Chris's website Peak Prosperity contains lots of interesting ideas, information, and discussions.

 

Chris's video series Crash Course is a good source of explanatory information about money, debt, growth, resources and other related things.

 

Web of Debt

Nothing here yet! But you can go to the Web of Debt website to find out more.

 

The Global Footprint Network

The Ecological Footprint is a measure of humanity’s demand on nature. It measures how much land and water area each person requires to produce the resource he or she consumes and to absorb his or her waste, using contemporary technology.

 

The Ecological Footprint is determined by the Global Footprint Network.
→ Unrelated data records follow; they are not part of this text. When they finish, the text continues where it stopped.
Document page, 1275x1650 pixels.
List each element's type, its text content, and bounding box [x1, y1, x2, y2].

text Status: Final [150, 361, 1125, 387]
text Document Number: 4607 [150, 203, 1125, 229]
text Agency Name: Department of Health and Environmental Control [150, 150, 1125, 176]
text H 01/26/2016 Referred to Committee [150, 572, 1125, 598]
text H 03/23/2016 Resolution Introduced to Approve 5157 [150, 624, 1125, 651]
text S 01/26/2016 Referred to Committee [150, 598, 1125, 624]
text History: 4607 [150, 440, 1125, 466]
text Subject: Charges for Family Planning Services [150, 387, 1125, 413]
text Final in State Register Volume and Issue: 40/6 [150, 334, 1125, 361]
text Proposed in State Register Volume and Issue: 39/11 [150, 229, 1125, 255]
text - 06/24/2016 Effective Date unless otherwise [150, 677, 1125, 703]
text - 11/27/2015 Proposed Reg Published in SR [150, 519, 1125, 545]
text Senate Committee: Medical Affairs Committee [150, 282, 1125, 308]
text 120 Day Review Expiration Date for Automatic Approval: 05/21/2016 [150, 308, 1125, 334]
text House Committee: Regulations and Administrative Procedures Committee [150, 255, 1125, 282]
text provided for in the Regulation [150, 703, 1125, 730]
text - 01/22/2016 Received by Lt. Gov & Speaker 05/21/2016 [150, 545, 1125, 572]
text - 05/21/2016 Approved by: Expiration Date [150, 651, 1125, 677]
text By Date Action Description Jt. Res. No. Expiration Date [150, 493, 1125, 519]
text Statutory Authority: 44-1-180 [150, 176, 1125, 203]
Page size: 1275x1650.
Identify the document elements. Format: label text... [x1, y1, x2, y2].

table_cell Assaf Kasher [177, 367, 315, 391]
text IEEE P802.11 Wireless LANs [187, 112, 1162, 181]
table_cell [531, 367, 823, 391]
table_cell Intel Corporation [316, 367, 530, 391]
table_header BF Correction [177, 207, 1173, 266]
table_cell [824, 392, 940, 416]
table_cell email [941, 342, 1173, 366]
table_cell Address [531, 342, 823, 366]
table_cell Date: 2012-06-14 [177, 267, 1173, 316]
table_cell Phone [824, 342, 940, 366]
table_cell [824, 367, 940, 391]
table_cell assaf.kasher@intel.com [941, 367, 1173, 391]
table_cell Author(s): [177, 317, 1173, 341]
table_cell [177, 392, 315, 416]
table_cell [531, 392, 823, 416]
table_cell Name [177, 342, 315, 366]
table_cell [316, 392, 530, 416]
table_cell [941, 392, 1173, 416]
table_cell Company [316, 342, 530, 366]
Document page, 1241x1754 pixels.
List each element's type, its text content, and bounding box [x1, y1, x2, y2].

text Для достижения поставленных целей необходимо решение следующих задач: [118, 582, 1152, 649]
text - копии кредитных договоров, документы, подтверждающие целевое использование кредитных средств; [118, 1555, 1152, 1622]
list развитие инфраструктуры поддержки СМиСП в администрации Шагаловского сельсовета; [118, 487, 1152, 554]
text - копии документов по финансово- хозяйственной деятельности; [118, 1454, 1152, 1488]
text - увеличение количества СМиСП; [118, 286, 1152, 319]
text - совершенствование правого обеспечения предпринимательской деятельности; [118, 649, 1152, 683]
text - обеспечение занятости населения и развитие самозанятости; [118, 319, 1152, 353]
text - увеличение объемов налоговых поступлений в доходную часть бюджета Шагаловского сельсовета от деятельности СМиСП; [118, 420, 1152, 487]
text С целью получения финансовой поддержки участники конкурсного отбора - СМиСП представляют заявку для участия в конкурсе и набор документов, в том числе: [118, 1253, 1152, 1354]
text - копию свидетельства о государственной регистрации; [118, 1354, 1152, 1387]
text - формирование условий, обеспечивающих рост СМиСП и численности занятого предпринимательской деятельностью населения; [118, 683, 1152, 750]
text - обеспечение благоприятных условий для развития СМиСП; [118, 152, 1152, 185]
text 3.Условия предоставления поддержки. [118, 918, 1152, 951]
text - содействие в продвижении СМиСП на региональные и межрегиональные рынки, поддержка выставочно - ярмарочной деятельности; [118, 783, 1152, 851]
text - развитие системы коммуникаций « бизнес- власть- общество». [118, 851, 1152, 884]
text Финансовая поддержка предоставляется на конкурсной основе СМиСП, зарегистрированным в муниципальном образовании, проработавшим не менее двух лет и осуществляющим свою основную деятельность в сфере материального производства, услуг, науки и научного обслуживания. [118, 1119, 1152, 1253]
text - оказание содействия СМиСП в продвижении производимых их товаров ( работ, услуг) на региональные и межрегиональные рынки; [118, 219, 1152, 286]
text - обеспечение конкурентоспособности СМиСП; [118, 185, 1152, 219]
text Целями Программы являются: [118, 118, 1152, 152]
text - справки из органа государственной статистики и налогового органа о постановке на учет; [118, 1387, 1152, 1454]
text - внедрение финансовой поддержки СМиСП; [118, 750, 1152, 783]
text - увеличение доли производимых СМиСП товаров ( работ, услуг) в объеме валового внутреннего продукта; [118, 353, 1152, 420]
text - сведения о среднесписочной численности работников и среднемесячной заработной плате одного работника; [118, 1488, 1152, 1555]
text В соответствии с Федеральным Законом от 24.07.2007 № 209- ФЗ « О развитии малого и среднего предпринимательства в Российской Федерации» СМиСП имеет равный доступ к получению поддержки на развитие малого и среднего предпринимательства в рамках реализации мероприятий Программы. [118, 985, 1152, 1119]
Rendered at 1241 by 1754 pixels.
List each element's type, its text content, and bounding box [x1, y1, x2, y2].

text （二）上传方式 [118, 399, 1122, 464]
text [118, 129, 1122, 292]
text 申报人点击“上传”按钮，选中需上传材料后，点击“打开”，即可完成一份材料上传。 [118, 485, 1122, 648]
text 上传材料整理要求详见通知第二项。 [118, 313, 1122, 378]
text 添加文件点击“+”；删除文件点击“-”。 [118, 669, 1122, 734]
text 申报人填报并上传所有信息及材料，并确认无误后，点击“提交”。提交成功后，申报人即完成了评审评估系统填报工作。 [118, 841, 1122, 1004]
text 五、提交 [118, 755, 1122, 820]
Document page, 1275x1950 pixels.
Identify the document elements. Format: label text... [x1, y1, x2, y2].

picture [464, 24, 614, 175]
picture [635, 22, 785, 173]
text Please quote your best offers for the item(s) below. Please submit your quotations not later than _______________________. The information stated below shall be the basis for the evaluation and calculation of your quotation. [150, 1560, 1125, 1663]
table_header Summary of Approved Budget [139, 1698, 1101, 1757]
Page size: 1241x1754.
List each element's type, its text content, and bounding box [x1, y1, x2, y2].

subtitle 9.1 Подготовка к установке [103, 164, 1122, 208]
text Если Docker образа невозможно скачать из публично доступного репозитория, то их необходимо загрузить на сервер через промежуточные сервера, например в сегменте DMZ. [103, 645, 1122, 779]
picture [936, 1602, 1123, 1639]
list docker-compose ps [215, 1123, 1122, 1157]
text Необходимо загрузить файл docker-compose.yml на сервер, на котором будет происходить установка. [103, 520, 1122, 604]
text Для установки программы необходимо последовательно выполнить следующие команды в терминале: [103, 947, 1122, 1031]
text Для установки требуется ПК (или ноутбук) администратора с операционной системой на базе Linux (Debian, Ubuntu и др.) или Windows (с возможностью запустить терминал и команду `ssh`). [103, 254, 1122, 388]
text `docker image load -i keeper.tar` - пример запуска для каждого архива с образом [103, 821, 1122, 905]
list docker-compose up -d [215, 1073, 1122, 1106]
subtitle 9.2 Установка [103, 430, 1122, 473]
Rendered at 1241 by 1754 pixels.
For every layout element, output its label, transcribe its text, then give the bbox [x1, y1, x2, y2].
This group of scientists, under the supervision of an eminent global advisory board, takes the complexity of the various ecological services and translates them into the area of the Earth's surface needed to sustain them. They take 5,400 data points for each country, each year, derived from internationally recognized sources to determine the area required to produce the biological resources a country uses and to absorb its wastes.

 

They work out how much land we need to support our economy and lifestyle and then compare that with how much suitable land we have available to do so. By analysing this globally, they show us how much land we need for each person to sustain our current economy.

 

The Environment Protection Authority Victoria, part of the environment portfolio of the government of the state of Victoria in Australia, worked with Global Footprint Network to develop a documentary film about Ecological Footprint.  You can download the film from their website.

 

You may choose to skip the first one-and-a-half minutes of the video, which is an introduction by the Victorian government's Minister for the Environment and Water – anyone who oxymoronically refers to sustainability being vital for a growing economy doesn't understand the issue!

 

The video is also available to watch on YouTube.

 

The Ecological Footprint has been officially adopted by the Convention on Biological Diversity (CBD), a convention agree to by the world’s governments to significantly halt the rate of biodiversity loss, to be included among its biodiversity indicators.